Exercise aim:
Take the data from its start through the line containing "araclar ile teknik uyumluluga sahiptir.", and write those lines out again with "Sol" switched to "Sağ" and nothing else changed.

Information supplied:
* * * * * * * * *
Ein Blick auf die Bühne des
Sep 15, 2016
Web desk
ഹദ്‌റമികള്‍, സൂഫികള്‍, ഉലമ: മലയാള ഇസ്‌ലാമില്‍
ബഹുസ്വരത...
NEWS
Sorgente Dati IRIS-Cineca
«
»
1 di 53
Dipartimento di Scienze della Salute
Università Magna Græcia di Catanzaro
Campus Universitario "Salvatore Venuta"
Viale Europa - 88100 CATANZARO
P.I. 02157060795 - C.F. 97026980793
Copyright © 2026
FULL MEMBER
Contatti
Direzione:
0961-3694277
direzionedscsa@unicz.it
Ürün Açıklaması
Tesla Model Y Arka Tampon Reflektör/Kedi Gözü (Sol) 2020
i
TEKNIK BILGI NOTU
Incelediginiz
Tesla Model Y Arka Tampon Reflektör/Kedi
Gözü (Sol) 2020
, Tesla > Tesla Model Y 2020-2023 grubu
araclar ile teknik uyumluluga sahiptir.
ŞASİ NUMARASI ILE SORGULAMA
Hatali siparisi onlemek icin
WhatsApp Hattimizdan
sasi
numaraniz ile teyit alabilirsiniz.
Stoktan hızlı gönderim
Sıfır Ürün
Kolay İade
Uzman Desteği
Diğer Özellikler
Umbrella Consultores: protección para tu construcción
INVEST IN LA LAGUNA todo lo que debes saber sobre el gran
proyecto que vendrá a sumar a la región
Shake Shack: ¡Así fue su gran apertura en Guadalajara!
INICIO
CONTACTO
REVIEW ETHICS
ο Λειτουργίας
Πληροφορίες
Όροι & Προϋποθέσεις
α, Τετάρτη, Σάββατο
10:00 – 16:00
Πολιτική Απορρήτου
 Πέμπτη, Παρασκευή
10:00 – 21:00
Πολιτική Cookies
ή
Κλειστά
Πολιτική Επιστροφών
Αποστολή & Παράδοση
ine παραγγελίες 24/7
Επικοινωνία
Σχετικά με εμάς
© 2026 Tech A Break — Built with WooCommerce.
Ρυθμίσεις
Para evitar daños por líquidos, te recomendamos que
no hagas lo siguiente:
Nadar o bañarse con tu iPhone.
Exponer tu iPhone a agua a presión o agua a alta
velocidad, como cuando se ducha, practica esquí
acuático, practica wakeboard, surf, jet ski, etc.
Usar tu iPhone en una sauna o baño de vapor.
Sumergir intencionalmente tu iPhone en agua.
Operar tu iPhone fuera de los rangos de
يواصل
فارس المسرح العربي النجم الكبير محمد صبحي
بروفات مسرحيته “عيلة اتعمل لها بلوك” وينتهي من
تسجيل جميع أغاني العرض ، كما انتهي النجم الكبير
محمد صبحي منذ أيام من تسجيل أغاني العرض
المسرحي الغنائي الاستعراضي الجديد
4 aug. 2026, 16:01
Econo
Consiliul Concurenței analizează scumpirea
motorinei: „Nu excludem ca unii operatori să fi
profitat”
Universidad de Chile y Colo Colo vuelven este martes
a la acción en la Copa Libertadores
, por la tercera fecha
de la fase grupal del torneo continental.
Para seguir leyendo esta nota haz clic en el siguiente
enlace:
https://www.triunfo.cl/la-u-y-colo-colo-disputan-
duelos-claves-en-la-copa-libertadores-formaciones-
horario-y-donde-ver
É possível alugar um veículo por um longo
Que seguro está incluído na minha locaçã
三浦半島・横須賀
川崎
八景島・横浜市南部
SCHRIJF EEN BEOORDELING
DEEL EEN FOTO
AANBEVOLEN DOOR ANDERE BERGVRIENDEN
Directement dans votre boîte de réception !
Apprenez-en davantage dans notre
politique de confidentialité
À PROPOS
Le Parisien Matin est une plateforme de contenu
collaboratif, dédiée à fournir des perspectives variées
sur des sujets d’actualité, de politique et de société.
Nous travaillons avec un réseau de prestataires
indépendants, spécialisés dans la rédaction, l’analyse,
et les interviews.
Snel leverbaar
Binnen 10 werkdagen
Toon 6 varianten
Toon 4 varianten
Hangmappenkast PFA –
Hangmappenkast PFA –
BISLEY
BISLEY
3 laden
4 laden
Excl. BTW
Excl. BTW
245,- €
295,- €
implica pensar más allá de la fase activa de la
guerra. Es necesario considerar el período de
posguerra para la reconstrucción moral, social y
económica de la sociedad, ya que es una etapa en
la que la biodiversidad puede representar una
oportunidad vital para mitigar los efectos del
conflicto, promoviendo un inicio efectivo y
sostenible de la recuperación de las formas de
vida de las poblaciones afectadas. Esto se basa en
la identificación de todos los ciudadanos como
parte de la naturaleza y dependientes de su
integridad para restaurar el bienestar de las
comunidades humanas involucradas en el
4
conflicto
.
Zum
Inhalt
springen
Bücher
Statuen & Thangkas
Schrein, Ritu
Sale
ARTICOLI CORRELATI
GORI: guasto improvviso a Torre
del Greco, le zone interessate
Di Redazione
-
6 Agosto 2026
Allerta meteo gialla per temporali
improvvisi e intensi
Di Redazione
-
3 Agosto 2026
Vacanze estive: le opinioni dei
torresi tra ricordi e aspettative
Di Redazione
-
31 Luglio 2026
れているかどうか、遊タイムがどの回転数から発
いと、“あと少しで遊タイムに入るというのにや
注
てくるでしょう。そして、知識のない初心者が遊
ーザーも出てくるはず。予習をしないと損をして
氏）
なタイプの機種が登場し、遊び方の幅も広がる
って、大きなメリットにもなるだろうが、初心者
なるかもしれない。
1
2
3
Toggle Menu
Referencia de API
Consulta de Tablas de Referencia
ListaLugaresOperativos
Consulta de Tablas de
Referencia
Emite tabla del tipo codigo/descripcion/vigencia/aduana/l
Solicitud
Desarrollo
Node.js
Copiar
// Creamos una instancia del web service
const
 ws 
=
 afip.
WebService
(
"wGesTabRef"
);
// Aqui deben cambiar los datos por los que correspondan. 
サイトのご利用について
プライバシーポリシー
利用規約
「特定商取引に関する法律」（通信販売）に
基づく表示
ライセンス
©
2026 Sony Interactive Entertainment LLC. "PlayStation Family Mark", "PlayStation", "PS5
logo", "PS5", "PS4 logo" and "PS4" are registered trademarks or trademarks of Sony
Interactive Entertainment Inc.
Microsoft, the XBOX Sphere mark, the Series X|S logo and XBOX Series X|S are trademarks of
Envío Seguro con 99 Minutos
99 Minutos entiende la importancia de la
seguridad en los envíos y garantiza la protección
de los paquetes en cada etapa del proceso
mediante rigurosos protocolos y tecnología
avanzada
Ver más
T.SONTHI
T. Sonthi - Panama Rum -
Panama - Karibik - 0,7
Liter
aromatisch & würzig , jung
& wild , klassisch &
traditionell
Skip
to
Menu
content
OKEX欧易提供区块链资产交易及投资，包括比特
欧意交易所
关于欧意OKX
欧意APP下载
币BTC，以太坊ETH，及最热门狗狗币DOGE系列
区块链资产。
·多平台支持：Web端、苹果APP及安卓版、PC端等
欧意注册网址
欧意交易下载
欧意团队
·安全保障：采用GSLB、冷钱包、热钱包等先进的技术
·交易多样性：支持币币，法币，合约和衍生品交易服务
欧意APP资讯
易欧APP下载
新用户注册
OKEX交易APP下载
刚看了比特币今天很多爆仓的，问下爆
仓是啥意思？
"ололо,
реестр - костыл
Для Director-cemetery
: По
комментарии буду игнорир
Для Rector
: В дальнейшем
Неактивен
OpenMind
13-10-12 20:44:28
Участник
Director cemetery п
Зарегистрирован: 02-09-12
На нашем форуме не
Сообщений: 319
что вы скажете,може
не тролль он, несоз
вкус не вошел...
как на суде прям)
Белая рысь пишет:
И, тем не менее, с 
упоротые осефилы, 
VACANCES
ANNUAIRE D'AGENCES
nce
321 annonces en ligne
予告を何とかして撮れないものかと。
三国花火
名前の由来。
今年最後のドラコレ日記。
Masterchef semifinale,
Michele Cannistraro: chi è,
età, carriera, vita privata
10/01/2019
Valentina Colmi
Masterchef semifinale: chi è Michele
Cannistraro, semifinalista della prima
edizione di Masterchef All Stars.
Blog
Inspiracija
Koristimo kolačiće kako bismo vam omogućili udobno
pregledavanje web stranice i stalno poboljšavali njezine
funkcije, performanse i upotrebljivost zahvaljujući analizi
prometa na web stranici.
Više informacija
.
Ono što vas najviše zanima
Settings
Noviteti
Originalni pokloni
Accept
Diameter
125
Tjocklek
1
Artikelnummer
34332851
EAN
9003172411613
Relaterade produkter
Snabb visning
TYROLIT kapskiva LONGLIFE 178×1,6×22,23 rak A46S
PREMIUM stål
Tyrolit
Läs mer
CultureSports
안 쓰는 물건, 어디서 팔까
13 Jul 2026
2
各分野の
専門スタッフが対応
* * * * * * * * *
Answer for this exercise:
Ein Blick auf die Bühne des
Sep 15, 2016
Web desk
ഹദ്‌റമികള്‍, സൂഫികള്‍, ഉലമ: മലയാള ഇസ്‌ലാമില്‍
ബഹുസ്വരത...
NEWS
Sorgente Dati IRIS-Cineca
«
»
1 di 53
Dipartimento di Scienze della Salute
Università Magna Græcia di Catanzaro
Campus Universitario "Salvatore Venuta"
Viale Europa - 88100 CATANZARO
P.I. 02157060795 - C.F. 97026980793
Copyright © 2026
FULL MEMBER
Contatti
Direzione:
0961-3694277
direzionedscsa@unicz.it
Ürün Açıklaması
Tesla Model Y Arka Tampon Reflektör/Kedi Gözü (Sağ) 2020
i
TEKNIK BILGI NOTU
Incelediginiz
Tesla Model Y Arka Tampon Reflektör/Kedi
Gözü (Sağ) 2020
, Tesla > Tesla Model Y 2020-2023 grubu
araclar ile teknik uyumluluga sahiptir.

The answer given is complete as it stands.